Patch for client connection leak when using digest authentication

alessandro.gherardi · alessandro.gherardi · commit 1d14eb555a42 · 2017-04-30T19:14:55.000-06:00
diff --git a/core-client/src/main/java/org/glassfish/jersey/client/authentication/BasicAuthenticator.java b/core-client/src/main/java/org/glassfish/jersey/client/authentication/BasicAuthenticator.java
@@ -40,6 +40,8 @@
 
 package org.glassfish.jersey.client.authentication;
 
+import java.io.IOException;
+
 import javax.ws.rs.client.ClientRequestContext;
 import javax.ws.rs.client.ClientResponseContext;
 import javax.ws.rs.core.HttpHeaders;
@@ -113,7 +115,8 @@ public void filterRequest(ClientRequestContext request) throws RequestAuthentica
      * new request was done with digest authentication information and authentication was successful.
      * @throws ResponseAuthenticationException in case that basic credentials missing or are in invalid format
      */
-    public boolean filterResponseAndAuthenticate(ClientRequestContext request, ClientResponseContext response) {
+    public boolean filterResponseAndAuthenticate(ClientRequestContext request, ClientResponseContext response)
+            throws IOException {
         final String authenticate = response.getHeaders().getFirst(HttpHeaders.WWW_AUTHENTICATE);
         if (authenticate != null && authenticate.trim().toUpperCase().startsWith("BASIC")) {
             HttpAuthenticationFilter.Credentials credentials = HttpAuthenticationFilter
diff --git a/core-client/src/main/java/org/glassfish/jersey/client/authentication/HttpAuthenticationFilter.java b/core-client/src/main/java/org/glassfish/jersey/client/authentication/HttpAuthenticationFilter.java
@@ -292,10 +292,20 @@ private void updateCache(ClientRequestContext request, boolean success, Type ope
      * @param newAuthorizationHeader {@code Authorization} header that should be added to the new request.
      * @return {@code true} is the authentication was successful ({@code true} if 401 response code was not returned;
      * {@code false} otherwise).
+     * @throws IOException
      */
-    static boolean repeatRequest(ClientRequestContext request, ClientResponseContext response, String newAuthorizationHeader) {
-        Client client = request.getClient();
+    static boolean repeatRequest(ClientRequestContext request, ClientResponseContext response, String newAuthorizationHeader)
+            throws IOException{
+        // If the failed response has an entity stream, close it.
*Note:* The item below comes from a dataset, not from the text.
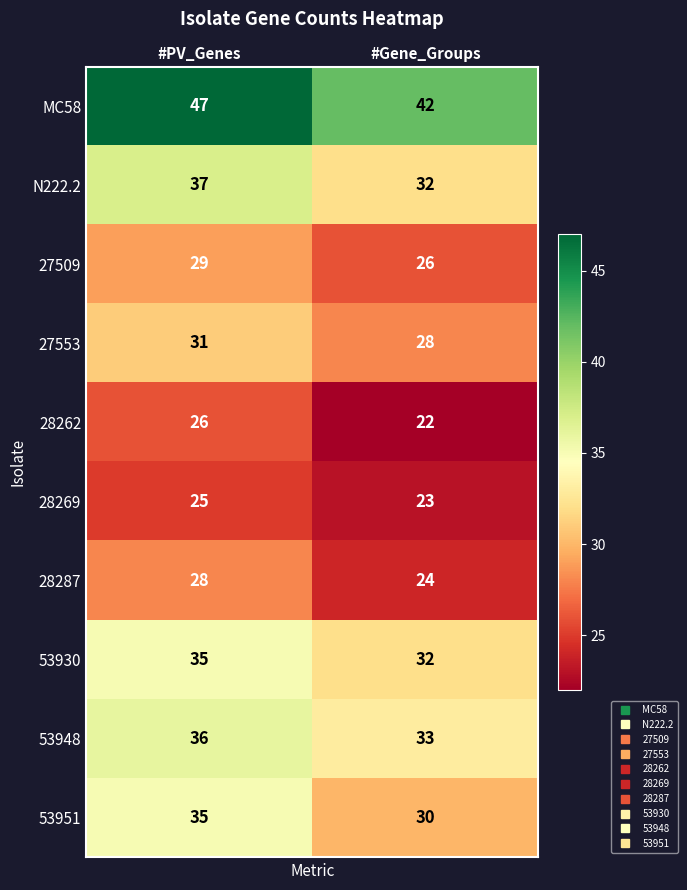

List the labels in order of 27509 value, smallest first.

#Gene_Groups, #PV_Genes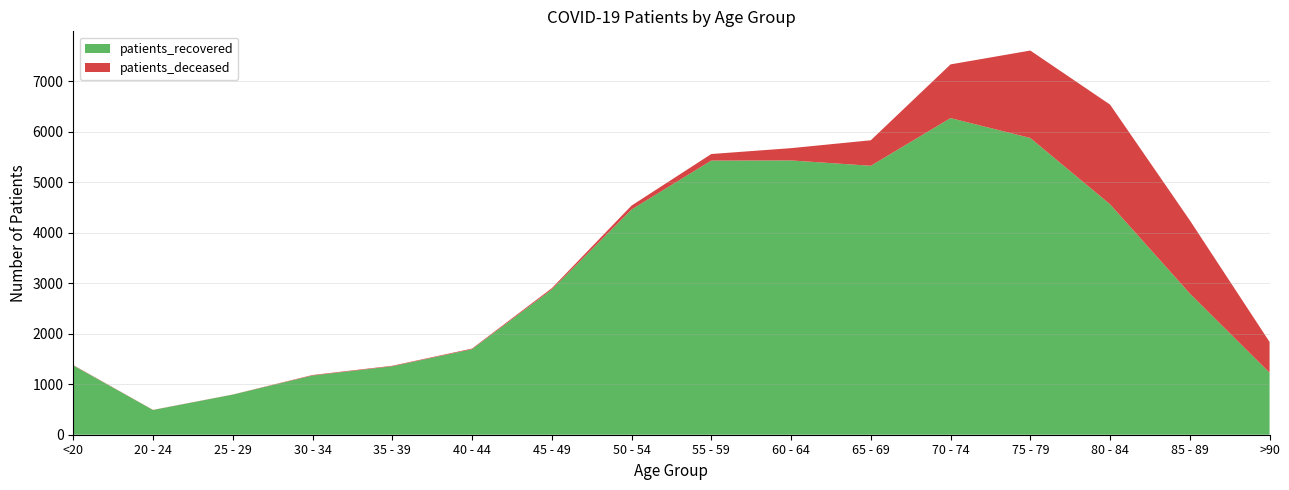

Reading left to right, extract all data points from this chart.

patients_recovered: <20=1372	20 - 24=489	25 - 29=794	30 - 34=1172	35 - 39=1355	40 - 44=1693	45 - 49=2875	50 - 54=4458	55 - 59=5426	60 - 64=5429	65 - 69=5323	70 - 74=6267	75 - 79=5873	80 - 84=4561	85 - 89=2796	>90=1228
patients_deceased: <20=6	20 - 24=3	25 - 29=2	30 - 34=10	35 - 39=10	40 - 44=12	45 - 49=25	50 - 54=77	55 - 59=130	60 - 64=243	65 - 69=505	70 - 74=1063	75 - 79=1731	80 - 84=1973	85 - 89=1448	>90=609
We must do this to avoid leaking a connection
+        // when we replace the entity stream of the failed response with that of the repeated response (see below).
+        // Notice that by closing the entity stream before sending the repeated request we allow the connection allocated
+        // to the failed request to be reused, if possible, for the repeated request.
+        if (response.hasEntity()) {
+            response.getEntityStream().close();
+            response.setEntityStream(null);
+        }
 
+        Client client = request.getClient();
         String method = request.getMethod();
         MediaType mediaType = request.getMediaType();
         URI lUri = request.getUri();